**Passage to read**
When Terence Winter cast Michael Stuhlbarg in 2010 to play the notorious real-life Jewish gangster Arnold Rothstein in the HBO series Boardwalk Empire, A Serious Man had not yet been released. But in hindsight, the role of Rothstein seems to extend perfectly the exploration of Jewish identity that Stuhlbarg began with the Coen brothers. “Mr. Rothstein has very different DNA than Larry Gopnick does,” notes Stuhlbarg. “He sees the world in a completely different way. Rothstein seizes every opportunity to take advantage, whereas Larry finds himself swimming in his surroundings trying to figure out why his world is changing so drastically and so quickly.” Of course, all Winter saw when he first reached out to Stuhlbarg was the actor’s talent. “Michael is a terrific actor who brings a rare combination of intelligence, ruthlessness and humor to this role,” Winter told the Jewish Journal. “He has a natural intensity that compels an audience to watch him closely.” To be sure audiences had something fascinating to watch, Stuhlbarg embarked on extensive research into the nature of this civilized gangster, only to discover that many of the accounts were seemingly contradictory. Although the facts of Rothstein’s life were well documented––he dressed as a business professional and didn’t smoke or drink alcohol––accounts differed as to his demeanor and personality. “Some people thought of him as a young man having a laughing, smiling, open non-poker face. Others described him as having a very cold and gray presence,” explained Stuhlbarg. The actor dug deeper to find an emotional core that connected both to the history of the character and the show’s themes. To play Rothstein, Stuhlbarg located what made this calm and dapper Jewish businessman the mentor to so many violent, blood-soaked gangsters, like Lucky Luciano and Dutch Schultz. Within a few episodes, Stuhlbarg’s Rothstein became a key component to the show’s socially complex vision of life during Prohibition. “As Rothstein, Stuhlbarg gets to deliver one hypnotic monologue after another that makes clear why all these Irish and Italian tough guys are so fearful of this Jewish money man,” applauds Hitfix critic Alan Sepinwall.

Stored data entries

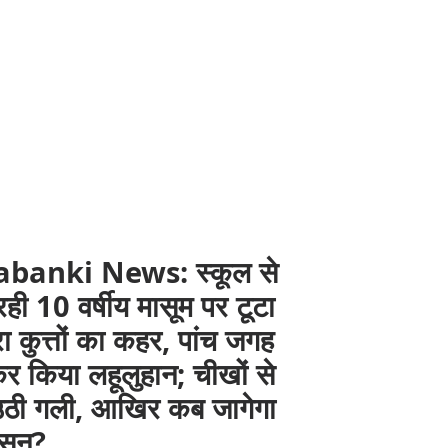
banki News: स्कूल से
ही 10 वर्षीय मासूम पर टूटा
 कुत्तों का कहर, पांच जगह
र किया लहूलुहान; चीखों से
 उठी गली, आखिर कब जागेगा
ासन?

...

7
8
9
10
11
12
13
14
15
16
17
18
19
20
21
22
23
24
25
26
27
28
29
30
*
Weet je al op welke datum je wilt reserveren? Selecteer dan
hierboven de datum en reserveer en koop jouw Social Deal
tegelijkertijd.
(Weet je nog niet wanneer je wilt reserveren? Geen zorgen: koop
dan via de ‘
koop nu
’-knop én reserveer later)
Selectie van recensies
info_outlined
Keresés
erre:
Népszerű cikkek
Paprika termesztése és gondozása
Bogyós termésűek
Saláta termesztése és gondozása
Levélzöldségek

**Task set**
1. Which real-life gangsters are named in the passage about Michael Stuhlbarg playing Arnold Rothstein?
2. Can you carry on the passage about Michael Stuhlbarg playing Arnold Rothstein, starting right after its final sentence?

**Solved problems**
1. Arnold Rothstein, Lucky Luciano, Dutch Schultz

2.
PAWN SACRIFICE
The Man Behind The Enigma

In Edward Zwick’s PAWN SACRIFICE, Michael Stuhlbarg plays Paul Marshall, the attorney/promoter who helped guide Bobby Fischer (Tobey Maguire) to become the World Chess Champion in the 1972 “Match of the Century.” To portray the real-life Marshall, Stuhlbarg transcended the historical facts to find the emotional heart of his character. Marshall may have had an ideological motivation, pushing Fischer to beat the USSR’s Boris Spassky (Liev Schreiber) in order to win another battle in the Cold War. But played by Stuhlbarg, Marshall stands out as something much more than just a political prop. Peter Sarsgaard (who plays Fischer’s confidant, Father Bill Lombardy) points out that Marshall’s motives in the film are an open question. “It makes him one of the most interesting characters in the piece. My agenda is to serve genius,” Sarsgaard points out. “Why is this other guy here? Michael Stuhlbarg has this kindness. But what does this guy really want?” To understand his character’s motives, Stuhlbarg sought to find out more about the real man. “I learned he was a multifaceted guy who lived a really fascinating life,” he says. “He was an accomplished attorney and a force in the music industry. I was able to get in touch with his widow, Bette Marshall, and she was a continual source of anecdotes and photographs, which was a huge gift for me.” In the end Stuhlbarg concludes, “Marshall seems like a man who cared about doing the right thing.” From his research, Stuhlbarg crafted a character true to both the film and the real man. For producer Gail Katz, Stuhlbarg “reinvents himself for every part and he’s really very special in this movie.” Here Stuhlbarg’s Marshall is many things: a possible political puppet master, a lover of chess, and a man who deeply cares about Bobby Fischer. For Stuhlbarg, “Eventually, what I think kept Marshall on the journey was his insight into the fact that Bobby was a child—a neglected child. From what I could gather, he became a kind of father figure for Bobby.”